Archie Lee retorna para casa desanimado ao saber que fora traído por Vacarro,
que conseguira a peça que faltava para a máquina. Quando chega em casa, encontra
Baby Doll de camisola e Vacarro, descontando sua fúria em Tia Rose, afirmando
que já faz muito tempo que ela se encontra na casa dele. Vacarro convida tia
Rose para morar com ele. Completamente fora de controle, Archie Lee pega a
espingarda e procura matar Vacarro, que se esconde numa árvore com Baby Doll.
Com a chegada do delegado (Hogue), Vacarro aproveita a ocasião para ir
embora, frustrando tanto os planos de Baby Doll quanto de Tia Rose, enquanto
Archie Lee vai passar a noite na cadeia.
Mais um exemplar
da notável ruptura do cinema americano na década de 50 com temas que apenas
endossavam o american way of life, apresentando um dos retratos mais
cruéis da decadência moral e econômica já vistos na tela. O roteiro, escrito
por Tennessee Williams (uma das figuras de proa nessa conversão do cinema
americano do final dos anos 50 e início de 60), explora com a habitual
habilidade a insegurança e fraqueza de caráter de seus personagens masculinos
contrapostas a mulheres de personalidade forte e grande energia sexual. A cena
em que Doll e Vacarro se encontram no balanço, o apelido de “Big Shot” com que
Doll chama Archie Lee e a satisfação com que Doll e Vacarro se deliciam com o
pão molhado na sopa, demonstram a perversa e pseudo-subterrânea aproximação de
alguns filmes da época com relação ao sexo, talvez mais impactante que a dos
filmes atuais. O conflito final em que os quatro personagens principais se
encontram na sala de jantar possui uma carga de tensão dramática hipnótica que
lembra o ainda mais teatral Quem Tem Medo de Virginia Woolf?(1966), de Mike Nichols.

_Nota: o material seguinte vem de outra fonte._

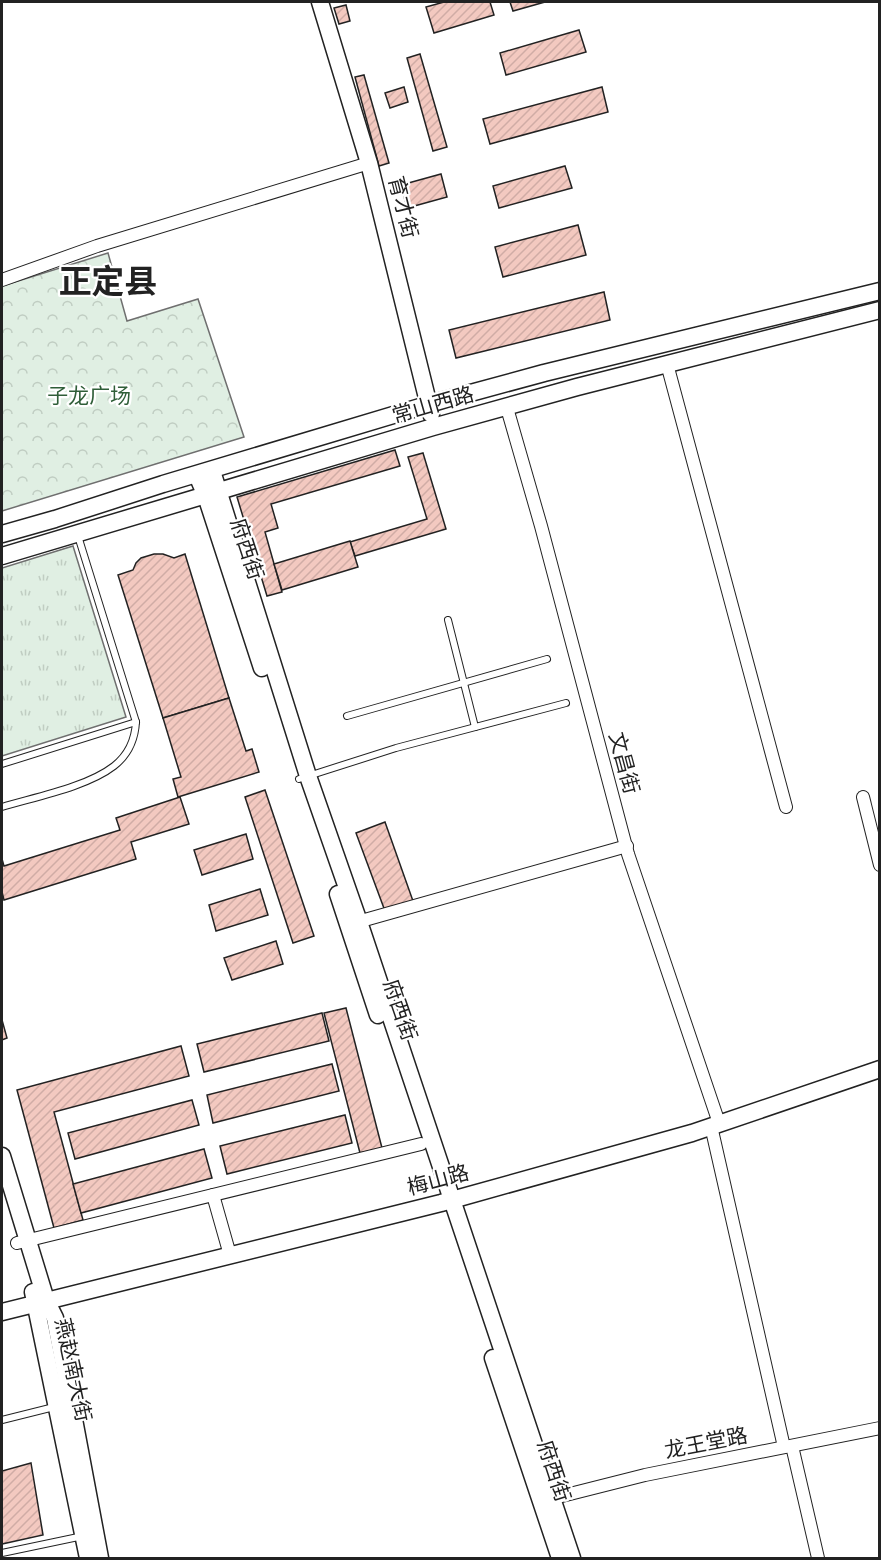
<svg xmlns="http://www.w3.org/2000/svg" width="881" height="1560" viewBox="0 0 881 1560" font-family="'Space Grotesk','Noto Sans SC',sans-serif">
<style>
.grass{fill:url(#grass-tufts);stroke:#6f6f6f;stroke-width:1.5}
.forest{fill:url(#forest-crowns);stroke:#6f6f6f;stroke-width:1.5}
.building{fill:url(#building-hatch);stroke:#222;stroke-width:1.5}
.lines{fill:none;stroke-linecap:round;stroke-linejoin:round}
.lane-casing{stroke:#222;stroke-width:8}
.street-casing{stroke:#222;stroke-width:14}
.secondary-casing{stroke:#222;stroke-width:19}
.lane{stroke:#fff;stroke-width:6}
.street{stroke:#fff;stroke-width:12}
.secondary{stroke:#fff;stroke-width:16}
.labels{text-anchor:middle;stroke-width:4.5;stroke-linejoin:round;paint-order:stroke}
.street-label{font-size:21px;fill:#222;stroke:#fff}
.park-label{font-size:21px;fill:#2f5e38;stroke:#fff}
.town-label{font-size:33px;font-weight:bold;fill:#222;stroke:#fff}
</style>
<defs>
<pattern id="grass-tufts" width="24" height="20" patternUnits="userSpaceOnUse" patternTransform="scale(1.5)"><rect width="24" height="20" fill="#e0efe3"/><path d="M3 7l-1-3M5 7V3M7 7l1-3M15 17l-1-3M17 17v-4M19 17l1-3" fill="none" stroke="#c0cdc2"/></pattern>
<pattern id="forest-crowns" width="20" height="18" patternUnits="userSpaceOnUse" patternTransform="scale(1.5)"><rect width="20" height="18" fill="#e0efe3"/><path d="M2 6a3 3 0 1 1 6 0M12 15a3 3 0 1 1 6 0" fill="none" stroke="#c0cdc2"/></pattern>
<pattern id="building-hatch" width="6" height="6" patternUnits="userSpaceOnUse" patternTransform="scale(1.5)"><rect width="6" height="6" fill="#f3c9c0"/><path d="M-1 1l2-2M0 6l6-6M5 7l2-2" fill="none" stroke="#d0aca5"/></pattern>
</defs>
<rect width="100%" height="100%" fill="#fff"/>
<path class="grass" d="M73,546L126,717L2,756V568Z"/>
<path class="forest" d="M108,253L127,321L198,299L244,437L2,511V286Z"/>
<g class="building">
<path d="M444,2H490L494,15L434,33L426,7Z"/>
<path d="M510,2H545L513,11Z"/>
<path d="M346,5L350,21L339,24L334,8Z"/>
<path d="M579,30L586,52L506,75L500,53Z"/>
<path d="M420,54L447,147L433,151L407,58Z"/>
<path d="M364,75L389,163L379,166L355,77Z"/>
<path d="M404,87L408,102L390,108L385,93Z"/>
<path d="M602,87L608,112L490,144L483,119Z"/>
<path d="M565,166L572,188L499,208L493,186Z"/>
<path d="M441,174L447,197L407,208L401,185Z"/>
<path d="M578,225L586,255L503,277L495,247Z"/>
<path d="M604,292L610,320L456,358L449,330Z"/>
<path d="M395,450L400,466L271,504L278,528L265,532L282,592L267,596L237,497Z"/>
<path d="M423,453L446,529L355,556L350,542L427,519L408,457Z"/>
<path d="M350,541L358,567L282,590L274,564Z"/>
<path d="M154,554H163L174,558L185,554L229,698L163,718L118,575L133,570L136,563L141,558Z"/>
<path d="M229,698L246,751L252,749L259,772L178,797L173,779L181,777L163,718Z"/>
<path d="M265,790L314,936L293,943L245,797Z"/>
<path d="M180,797L189,824L131,842L136,859L4,900L2,892V859L4,866L120,830L116,818Z"/>
<path d="M385,822L413,901L385,911L356,833Z"/>
<path d="M246,834L253,859L202,875L194,850Z"/>
<path d="M260,889L268,915L216,931L209,905Z"/>
<path d="M276,941L283,964L232,980L224,958Z"/>
<path d="M346,1008L382,1148L360,1153L324,1013Z"/>
<path d="M322,1013L329,1041L204,1072L197,1044Z"/>
<path d="M2,1020L7,1038L2,1040Z"/>
<path d="M181,1046L189,1076L54,1112L83,1220L54,1228L17,1090Z"/>
<path d="M332,1064L339,1091L213,1123L207,1095Z"/>
<path d="M192,1100L199,1125L75,1159L68,1133Z"/>
<path d="M345,1115L352,1143L227,1174L220,1146Z"/>
<path d="M204,1149L212,1178L81,1213L73,1184Z"/>
<path d="M31,1463L43,1535L2,1544V1471Z"/>
</g>
<g class="lines">
<g class="lane-casing">
<g id="lane">
<path d="M448,620L475,727"/>
<path d="M347,716L547,659"/>
<path d="M2,764L136,722L78,536"/>
<path d="M299,779L396,748L566,703"/>
<path d="M2,807C35,797 87,787 114,766C128,755 135,739 136,722"/>
<path d="M2,1420L54,1407"/>
<path d="M2,1553L83,1536"/>
</g>
</g>
<g class="street-casing">
<g id="street">
<path d="M2,280L97,246L369,163"/>
<path d="M667,364L786,807"/>
<path d="M507,408L541,526L628,854L719,1123"/>
<path d="M863,797L880,865"/>
<path d="M354,923L627,846"/>
<path d="M711,1126L784,1447"/>
<path d="M213,1195L230,1255"/>
<path d="M17,1243L421,1144"/>
<path d="M792,1446L818,1558"/>
<path d="M546,1500L645,1475L880,1428"/>
</g>
</g>
<g class="secondary-casing">
<g id="secondary">
<path d="M320,2L369,163L431,414"/>
<path d="M212,471L308,776L359,922L572,1558"/>
<path d="M197,475L206,496L262,668"/>
<path d="M2,534L55,519L163,484L430,404L544,373L880,291"/>
<path d="M2,556L433,427L577,387L880,310"/>
<path d="M338,894L378,1015"/>
<path d="M2,1156L46,1300L55,1318L100,1558"/>
<path d="M33,1292L88,1558"/>
<path d="M2,1312L441,1203L692,1133L880,1069"/>
<path d="M493,1358L560,1558"/>
</g>
</g>
<use href="#lane" class="lane"/>
<use href="#street" class="street"/>
<use href="#secondary" class="secondary"/>
</g>
<g class="labels">
<g class="street-label">
<text transform="translate(403 207) rotate(76)" y="7">育才街</text>
<text transform="translate(433 405) rotate(-16)" y="7">常山西路</text>
<text transform="translate(247 549) rotate(72)" y="7">府西街</text>
<text transform="translate(624 763) rotate(75)" y="7">文昌街</text>
<text transform="translate(400 1010) rotate(71)" y="7">府西街</text>
<text transform="translate(438 1180) rotate(-15)" y="7">梅山路</text>
<text transform="translate(73 1370) rotate(78)" y="7">燕赵南大街</text>
<text transform="translate(706 1443) rotate(-11)" y="7">龙王堂路</text>
<text transform="translate(554 1471) rotate(72)" y="7">府西街</text>
</g>
<g class="park-label">
<text x="89" y="403">子龙广场</text>
</g>
<g class="town-label">
<text x="108" y="293">正定县</text>
</g>
</g>
<rect width="881" height="1560" fill="none" stroke="#222222" stroke-width="6"/>
</svg>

Aqui a teatralidade surge tanto na
valorização dos diálogos sobre o tratamento visual (mesmo com a bela e ensolarada
fotografia de Kaufman) como na interpretação destes, com o pretenso naturalismo
de então soando hoje como mais um desenvolvimento dramatúrgico proveniente do
teatro, assim como no centramento espacial - a maior parte da ação transcorre
na casa de Archie Lee- e temporal - em não mais que dois dias e duas noites. Os
personagens, no entanto, não possuem um maior aprofundamento psicológico e ao
acentuar apenas o lado grotesco deles, Williams parece se aproximar, em certos
ângulos, da atmosfera dos romances naturalistas brasileiros do final do século XIX,
com o autor descrevendo a partir de um patamar moral mais elevado todas as
taras e fraquezas dos mesmos. O final, parece um tanto quanto
truncado, com o desaparecimento inexplicável de Vacarro. Curiosamente, ao
contrário da maior parte dos filmes de então - inclusive das adaptações de
Williams para o cinema - o filme se recusa a apontar soluções ou acenar para um
happy end. Malden e Baker estão
excelentes, ele sendo o retrato da própria frustração paranóica, ela passando
da ingenuidade a mais pura malícia. O mesmo não se pode dizer de Wallach, que
faz um siciliano demasiado caricato. Newtown Productions. 114 minutos.